The Italian ambassador to Tripoli met late Friday with the Libyan interior minister "who expressed the condemnation of his government for the acts of violence occurring in Benghazi," the Italian Foreign Ministry said.
In Pakistan, the cleric Mohammed Yousaf Qureshi said the mosque and the religious school he leads would give a $25,000 reward and a car for killing the cartoonist who drew the caricatures — considered blasphemous by many Muslims. He said a local jewelers' association would also give $1 million, but no representative of the association was available to confirm the offer.
"This is a unanimous decision of by all imams of Islam that whoever insults the prophets deserves to be killed and whoever will take this insulting man to his end, will get this prize," he said.

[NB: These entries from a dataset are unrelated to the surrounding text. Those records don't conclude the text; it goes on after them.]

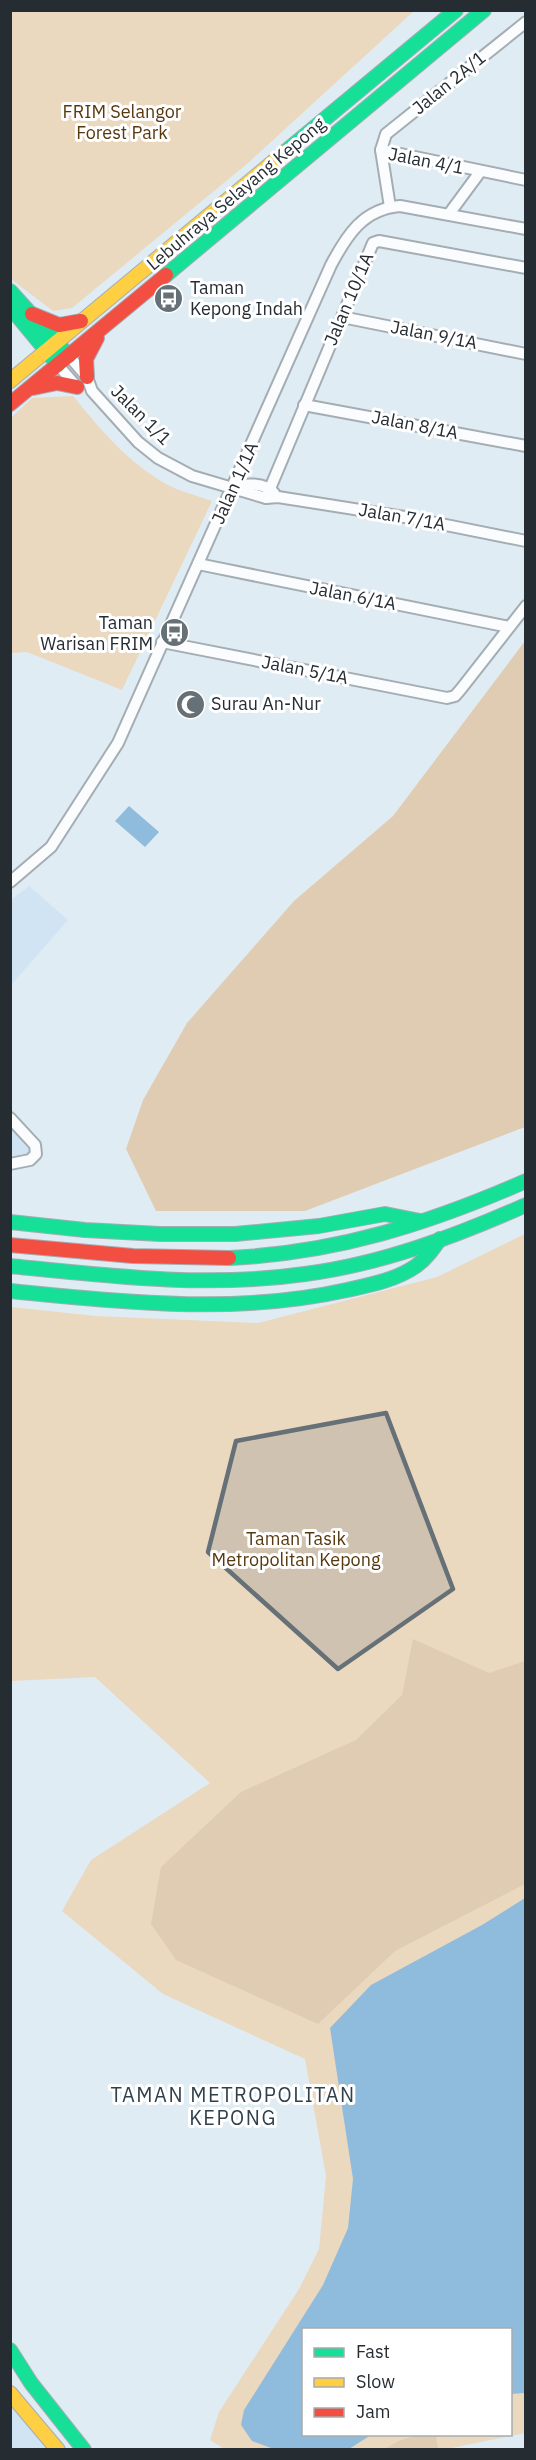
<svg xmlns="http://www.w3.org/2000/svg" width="536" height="2460" viewBox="0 0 536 2460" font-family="'IBM Plex Sans',sans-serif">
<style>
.built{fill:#d0e4f3}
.green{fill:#ead8bf;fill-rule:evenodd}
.forest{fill:#e0ccb3}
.water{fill:#8fbcdc}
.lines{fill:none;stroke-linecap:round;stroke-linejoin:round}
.street-casing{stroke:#a4adb3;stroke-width:14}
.fast-casing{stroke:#a4adb3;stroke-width:16}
.slow-casing{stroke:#a4adb3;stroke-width:16}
.jam-casing{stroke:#a4adb3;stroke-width:16}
.street{stroke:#fafcfd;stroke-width:10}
.fast{stroke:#16e098;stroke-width:14}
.slow{stroke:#ffcf43;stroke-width:14}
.jam{stroke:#f24e42;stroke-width:14}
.marked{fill:#667077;fill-opacity:0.2;stroke:#667077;stroke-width:4.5;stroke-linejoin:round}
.labels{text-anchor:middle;stroke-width:6;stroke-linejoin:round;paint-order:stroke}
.street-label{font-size:18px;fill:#252d33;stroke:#fff}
.park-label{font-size:18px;fill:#58390f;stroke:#fff}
.poi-label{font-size:18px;fill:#252d33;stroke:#fff;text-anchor:start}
.neighbourhood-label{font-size:20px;letter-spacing:1.5px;fill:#30414d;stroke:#fff}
</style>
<rect width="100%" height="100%" fill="#e0ecf4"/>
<g class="built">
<polygon points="29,886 68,920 11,985 11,900"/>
<polygon points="10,1123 31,1146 32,1151 29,1155 11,1159"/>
<polygon points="11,2403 50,2449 11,2449"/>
</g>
<g class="green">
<polygon points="11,10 414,10 414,11 248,163 72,308 53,311 11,279"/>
<path d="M73,396C101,430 128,463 168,485C181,492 198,496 212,501L122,690L27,652L11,653V418L32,398Z"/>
<path d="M525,1234V2433L442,2450H226L210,2440L219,2412L299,2289L319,2249L326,2176L305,2059L163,1994L62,1911L91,1860L210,1783L95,1677L11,1681V1307L96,1316L258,1323L437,1277ZM304,2330H510V2434H304Z"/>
</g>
<g class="forest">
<polygon points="525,641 525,1127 305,1211 156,1211 126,1149 143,1100 187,1023 294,901 393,816"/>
<polygon points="413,1639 489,1673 525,1661 525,1884 395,1951 318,2024 176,1960 151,1924 161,1867 241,1792 356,1740 402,1695"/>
<polygon points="421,2434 436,2435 438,2449 385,2449 398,2441"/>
</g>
<g class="water">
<polygon points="129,806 159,832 145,847 115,821"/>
<polygon points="525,1898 525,2393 511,2394 510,2330 304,2330 304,2434 371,2435 349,2449 274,2449 252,2441 241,2425 244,2410 323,2285 348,2228 353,2179 330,2028 371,1985 482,1925"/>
</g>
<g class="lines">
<defs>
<g id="street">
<polyline points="381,150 526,180"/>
<polyline points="390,207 381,150 386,134 526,22"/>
<polyline points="449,214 480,172"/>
<polyline points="342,317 526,354"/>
<polyline points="69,356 87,377 92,391 138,442 158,458 192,476 266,498 278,497 411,518 526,541"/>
<polyline points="58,365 77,387"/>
<polyline points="304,405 526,446"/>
<path d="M233,488C245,483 264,482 274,493"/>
<polyline points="266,498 373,243 379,241 526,268"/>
<polyline points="198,564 509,627"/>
<polyline points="162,642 447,698 455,696 461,689 526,606"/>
<path d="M10,882L51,847L118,743L331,265C347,235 363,209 400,206L526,229"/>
<polyline points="10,1118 35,1145 36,1154 30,1160 10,1164"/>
</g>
<g id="fast">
<polyline points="285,152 456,10"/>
<polyline points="166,275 484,10"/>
<polyline points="10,291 69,356"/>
<polyline points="10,307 58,365"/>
<polyline points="10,1222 85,1230 160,1234 235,1234 319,1226 385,1214 420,1221"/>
<path d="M229,1258C336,1253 428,1224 526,1181"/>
<path d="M10,1266C108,1276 207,1288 305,1274C382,1264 456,1236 526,1205"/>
<path d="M10,1291C123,1302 235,1315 347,1290C370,1285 396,1280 416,1266C426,1259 433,1249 440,1239"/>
<polyline points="10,2350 31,2383 84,2450"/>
</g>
<g id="slow">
<polyline points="10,381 285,152"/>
<polyline points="10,2393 58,2450"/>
</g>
<g id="jam">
<polyline points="32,314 59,325 81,321"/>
<polyline points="87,377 86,359 97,338"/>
<polyline points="33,388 57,383 77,387"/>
<polyline points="10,404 166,275"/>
<polyline points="10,1245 133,1256 229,1258"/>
</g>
</defs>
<use href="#street" class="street-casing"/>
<use href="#fast" class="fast-casing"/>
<use href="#slow" class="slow-casing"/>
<use href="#jam" class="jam-casing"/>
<use href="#street" class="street"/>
<use href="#fast" class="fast"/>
<use href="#slow" class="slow"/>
<use href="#jam" class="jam"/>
</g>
<path class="marked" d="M386,1413L453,1589L338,1669L208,1552L236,1441Z"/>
<defs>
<symbol id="bus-disc" viewBox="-11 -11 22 22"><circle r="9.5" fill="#667077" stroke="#fff"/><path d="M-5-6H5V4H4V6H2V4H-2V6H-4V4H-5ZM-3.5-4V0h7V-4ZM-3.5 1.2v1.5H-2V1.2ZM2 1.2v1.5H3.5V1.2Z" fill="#fff"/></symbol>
<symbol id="mosque-disc" viewBox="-11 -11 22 22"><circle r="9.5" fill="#667077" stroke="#fff"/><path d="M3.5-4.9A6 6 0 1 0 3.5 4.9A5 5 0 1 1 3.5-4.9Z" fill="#fff"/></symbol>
</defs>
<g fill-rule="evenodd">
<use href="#bus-disc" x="152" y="282" width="33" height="33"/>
<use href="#bus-disc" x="158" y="616" width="33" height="33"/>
<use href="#mosque-disc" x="174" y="688" width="33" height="33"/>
</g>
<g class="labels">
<g class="street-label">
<text transform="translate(449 83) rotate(-39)" y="6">Jalan 2A/1</text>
<text transform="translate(426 161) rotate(11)" y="6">Jalan 4/1</text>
<text transform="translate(236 194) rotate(-40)" y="6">Lebuhraya Selayang Kepong</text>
<text transform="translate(349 299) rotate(-67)" y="6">Jalan 10/1A</text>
<text transform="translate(434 335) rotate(11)" y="6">Jalan 9/1A</text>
<text transform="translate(141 415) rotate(45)" y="6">Jalan 1/1</text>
<text transform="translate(415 425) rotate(11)" y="6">Jalan 8/1A</text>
<text transform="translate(235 483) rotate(-66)" y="6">Jalan 1/1A</text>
<text transform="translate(402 517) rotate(10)" y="6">Jalan 7/1A</text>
<text transform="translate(353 596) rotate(11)" y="6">Jalan 6/1A</text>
<text transform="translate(305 670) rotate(11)" y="6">Jalan 5/1A</text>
</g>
<g class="park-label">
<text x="122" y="118">FRIM Selangor<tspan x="122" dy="21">Forest Park</tspan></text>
<text x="296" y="1545">Taman Tasik<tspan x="296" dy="21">Metropolitan Kepong</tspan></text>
</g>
<g class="poi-label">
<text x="190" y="294">Taman<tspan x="190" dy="21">Kepong Indah</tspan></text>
<text x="153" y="629" text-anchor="end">Taman<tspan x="153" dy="21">Warisan FRIM</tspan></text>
<text x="211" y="710">Surau An-Nur</text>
</g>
<g class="neighbourhood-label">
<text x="233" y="2102">TAMAN METROPOLITAN<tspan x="233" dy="23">KEPONG</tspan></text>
</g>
</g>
<rect width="536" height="2460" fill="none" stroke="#252d33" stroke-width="24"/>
<rect x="302" y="2328" width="210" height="108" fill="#ffffff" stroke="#a8abad" stroke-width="1.5"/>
<rect x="314" y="2348" width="30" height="9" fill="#16e098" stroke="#a8abad" stroke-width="1.5"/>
<text x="356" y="2358" font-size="18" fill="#252d33">Fast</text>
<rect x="314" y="2378" width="30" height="9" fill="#ffcf43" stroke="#a8abad" stroke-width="1.5"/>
<text x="356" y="2388" font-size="18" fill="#252d33">Slow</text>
<rect x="314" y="2408" width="30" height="9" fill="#f24e42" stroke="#a8abad" stroke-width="1.5"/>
<text x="356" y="2418" font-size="18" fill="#252d33">Jam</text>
</svg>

Qureshi did not name any cartoonist and he did not appear aware that 12 different people had drawn the pictures.
A Danish newspaper, Jyllands-Posten, first printed the caricatures in September. The newspaper has since apologized to Muslims for the cartoons, one of which shows Muhammad wearing a bomb-shaped turban. Other Western newspapers, mostly in Europe, have reprinted the pictures, asserting their news value and the right to freedom of expression.
In Denmark, a spokesman for Jyllands-Posten declined comment on the bounty offer. But Mogens Blicher Bjerregaard, president of the Danish Journalist Union and spokesman for the cartoonists, condemned it.
"It is totally absurd what is happening. The cartoonists just did their job and they did nothing illegal," he said.
He said the cartoonists — who have been living under police protection since last year — are aware of the reward and are "feeling bad about the whole situation."
Pakistani intelligence officials have said scores of members of radical and militant Islamic groups have incited violence in a bid to undermine President Gen. Pervez Musharraf's government, a close ally of the United States.
On Friday, police confined the leader of the militant group Jamaat al-Dawat, Hafiz Mohammed Saeed, to his home to stop him from addressing supporters, his spokesman Yahya Mujahid said. A senior police official in Lahore confirmed Saeed's detention and said the government had ordered police to restrict the movement of religious leaders who might address rallies and to round up religious activists "who could be any threat to law and order."
The official spoke on condition of anonymity because of the sensitivity of the matter.
In Islamabad, visiting former President Bill Clinton criticized the cartoons but said Muslims wasted an opportunity to build better ties with the West by holding violent protests.
"I can tell you, most people in the United States deeply respect Islam ... and most people in Europe do," he said.
Denmark, meanwhile, said it had temporarily closed its embassy in Pakistan and urged Danes to leave the country. Last week, Denmark temporarily shut its embassies in Lebanon, Syria, Iran and Indonesia.
Before Friday, a total of 19 people had died in protests over the caricatures, with the deadliest day being Feb. 8, when police in Afghanistan shot and killed four protesters outside the U.S. military base in the southern city of Qalat.